- Rs. 1 commemorative stamp issued on 11 June 1977
- Born: Mohamed Cassim Siddi Lebbe 12 June 1838 Kandy, British Ceylon
- Died: 5 February 1898 (aged 59) Kandy, British Ceylon
- Known for: Sri Lankan independence movement
- Parent: Muhammed Lebbe
- Awards: National Hero

= M. C. Siddi Lebbe =

Sri Lankan educator (1838–1898)

Muhammad Cassim Siddi Lebbe (11 June 1838 – 5 February 1898), also known as Mukammatu Kacim Cittilevvai, was a Ceylonese lawyer, educationist, scholar, philosopher, seer, writer, publisher, social reformer, and Muslim community leader.

==Genealogy==
The Lebbe family claimed ancestry from Arabs who settled on the western coast of Ceylon and later penetrated the Kandyan District, where his father was born. His father, Muhammad Lebbe Siddi Lebbe, was one of the first Ceylonese proctors and was also the Head Moorman in 1833.

==Early life==
Lebbe was born in Kandy as the third of five siblings. Education was important to his upbringing and he became well-versed in Arabic, Tamil and English. Lebbe found himself a lawyer at 24 and practiced in settings ranging from local municipal courthouses to the Supreme Court to which he was appointed in 1864. Siddi Lebbe had an older brother named Muhammad Lebbe, an Arabic-educated Alim, under whom he learnt to read the Qur'an and study Tamil and English. He was later admitted to the 'General Schooling' and was educated in English.

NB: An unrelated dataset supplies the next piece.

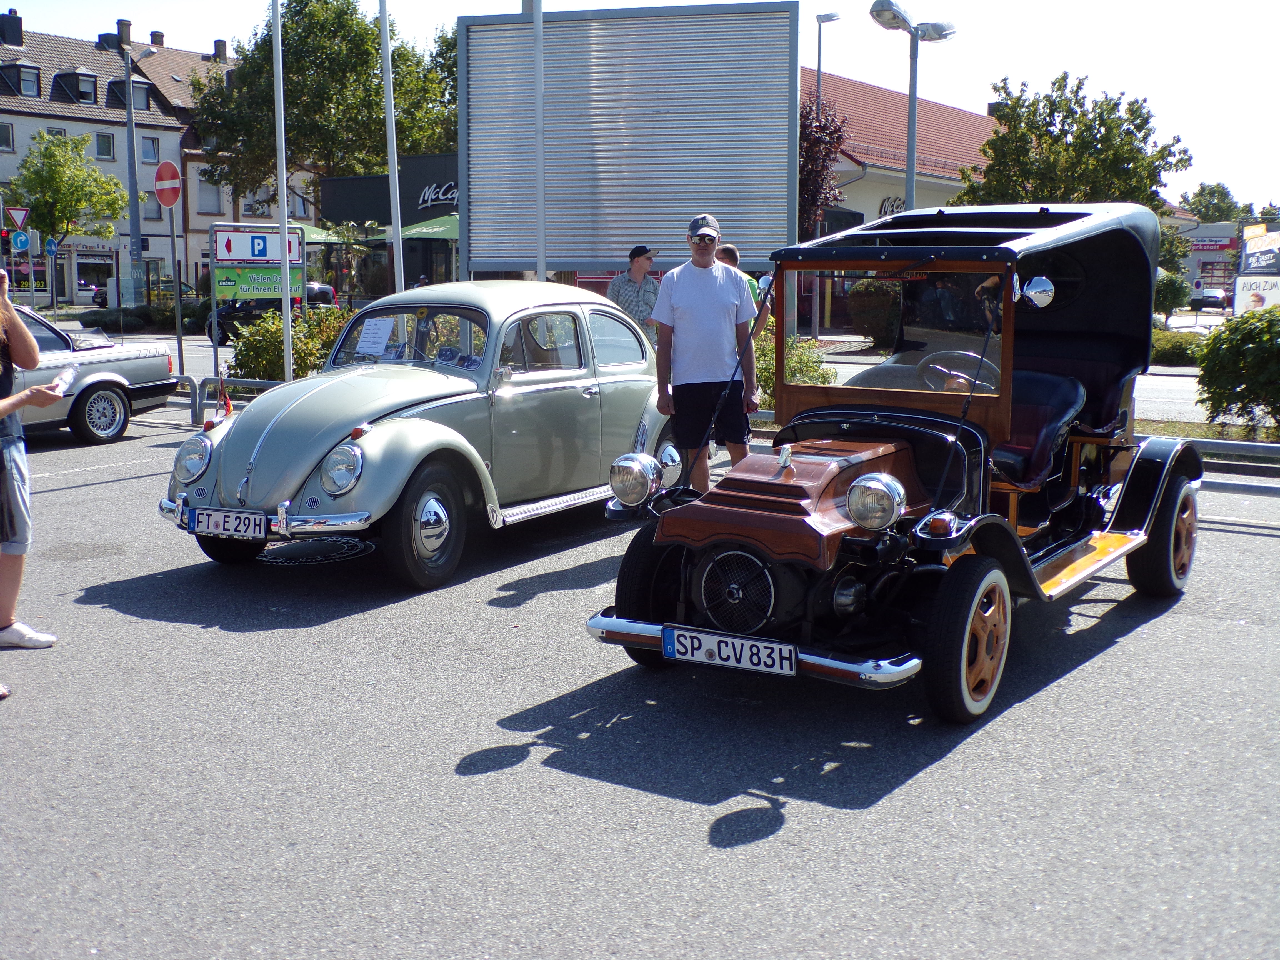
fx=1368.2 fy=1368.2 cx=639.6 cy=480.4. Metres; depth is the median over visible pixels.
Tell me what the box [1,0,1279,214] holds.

==Establishments and services==
- In 1884, he established the first Anglo-Mohammedan school in Colombo with the assistance of Orabi Pasha and Wapichie Marikkar.
- In 1882, he introduced a madrasa called 'Madrasatul Zahira' in Maradana, Colombo. Later in 1892 the 'Madrasatul Zahira' became a school under the name of Zahira College.
- Established schools in Kandy, Gampola, Polgahawela and Kurunegala.
- Founded a Girls' school in Kandy.
- Published the first Muslim journal Muslim Nesan in Tamil language on 12 December 1882.
- Printed school textbooks and distributed them for free to students.
- Established Siddhi Lebbe Maha Vidyalaya, Kandy

His extensive efforts to educate the Muslim community led to the establishment of Zahira College, which gained the support of the community's elite due to the generosity of Wapchi Marikar. He also founded several Tamil and Arabic schools across the Central Province, some of which he personally managed and financed. In Kandy, he established a Girls' School where his sister served as the head teacher. Proficient in Arabic, he studied many significant works of Islamic scholars and possessed religious knowledge that surpassed that of the local Ulema of his time. The educational movement in Colombo, which he initiated with Wapchi Marikar, necessitated his presence in the city, although he occasionally visited his hometown in Kandy.

==Journals and works==
- Muslim Nesan - "The Muslim Friend" in English and Tamil, aimed at educating the Muslim community.
- Torch of Wishdom - A monthly journal aimed at teaching Muslims Islam and advocated Muslims learn Arabic.
- Gjana Theepan (1892)
- Assan Beyudaya Kadhai (Note: அஸன்பேயுடைய கதை, ISO) (1885) - "The Story of Hassan Bey" was the second novel written in Tamil, and the first Tamil novel written in Ceylon. It chronicles an Egyptian protagonist who is kidnapped as a child, and raised in India. The child receives an English education, later returning to Egypt, reuniting with his family.
- Hidayathul Cassimiya
- Tuhuwathul Nahwa - "Key to Grammar"
- Shurut As Salat - "Observance of Prayer"
- Arabic Study Book Part I & II
- Tamil Primer
- History of the Turkish and Greek War
- History of the Moors of Ceylon
He used the medium of newspaper articles, books, and speeches to induce the Muslim community to make an attempt to uplift themselves from the backward condition they were in. Though numerous were his friends and admirers he did have his share of opponents too, who were not convinced of his understanding of the interpretation and philosophical understanding of Islam.

==Legacy==
Lebbe was made a National Hero by the Central Government for his life and work. A Rs. 1 stamp was issued on June 11, 1977, to commemorate him.